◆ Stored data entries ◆
--------------------

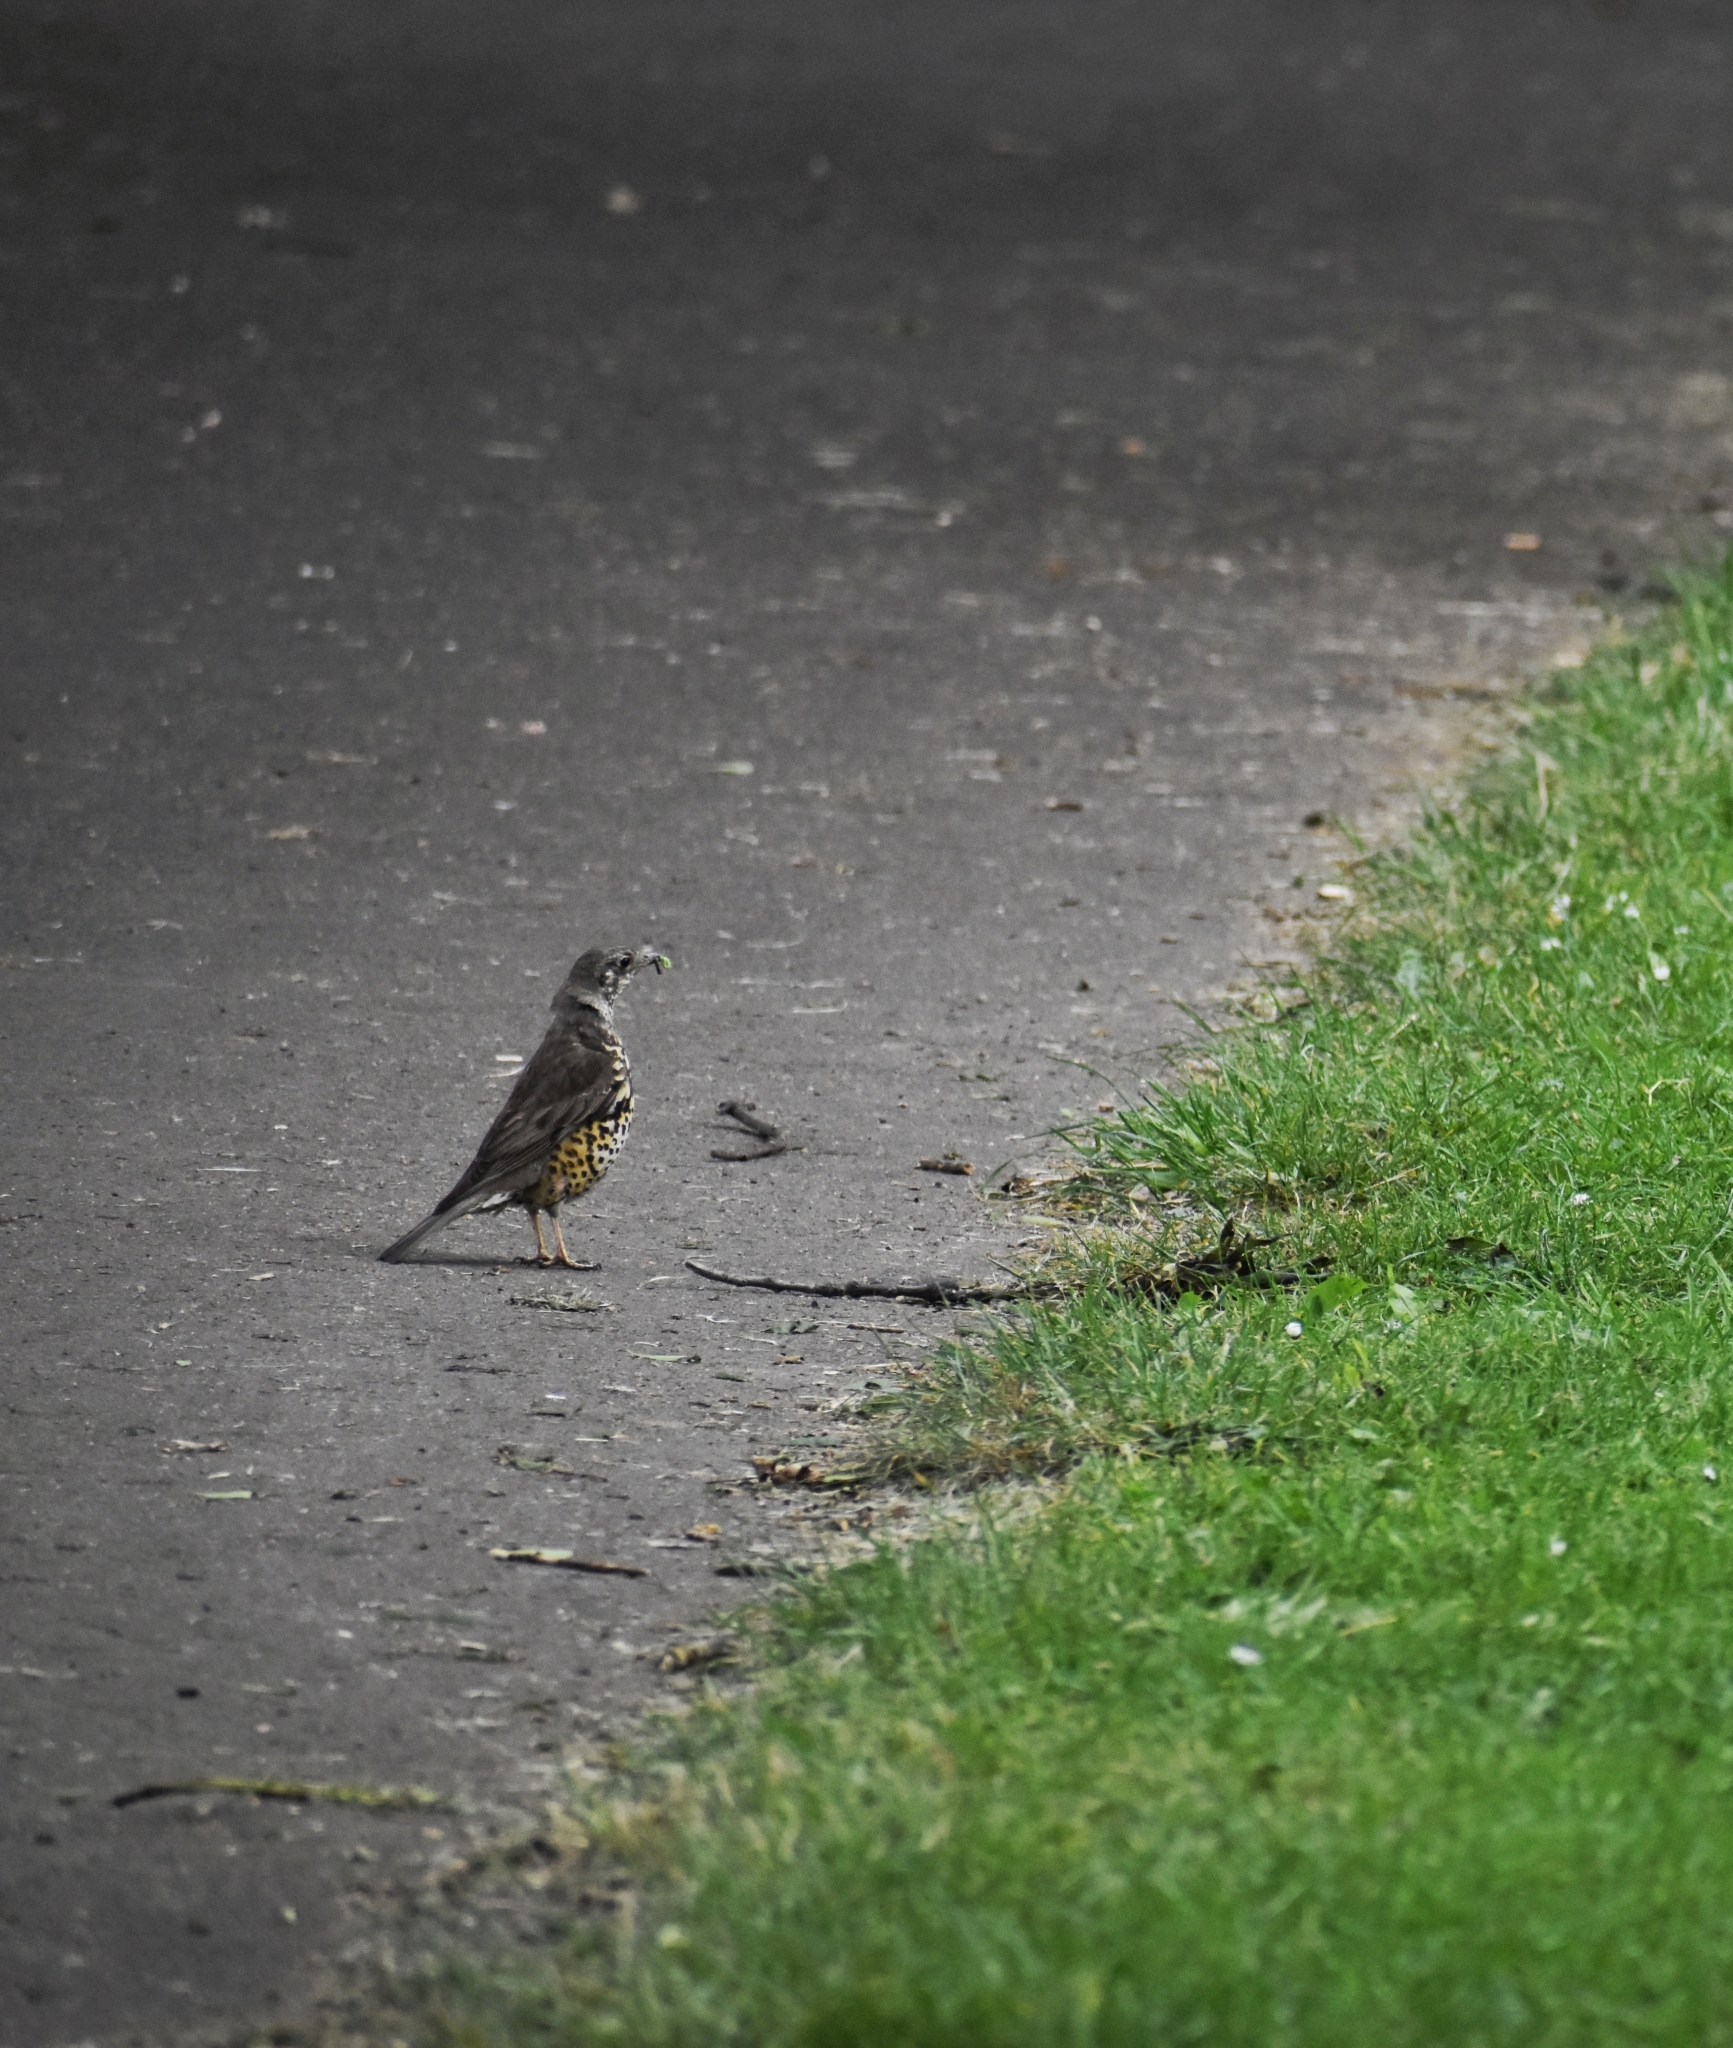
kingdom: Animalia
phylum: Chordata
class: Aves
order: Passeriformes
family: Turdidae
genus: Turdus
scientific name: Turdus viscivorus
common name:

--------------------

Output the text lines of every item above word for word, leaving out the pictures.

kingdom: Animalia
phylum: Chordata
class: Aves
order: Passeriformes
family: Turdidae
genus: Turdus
scientific name: Turdus viscivorus
common name:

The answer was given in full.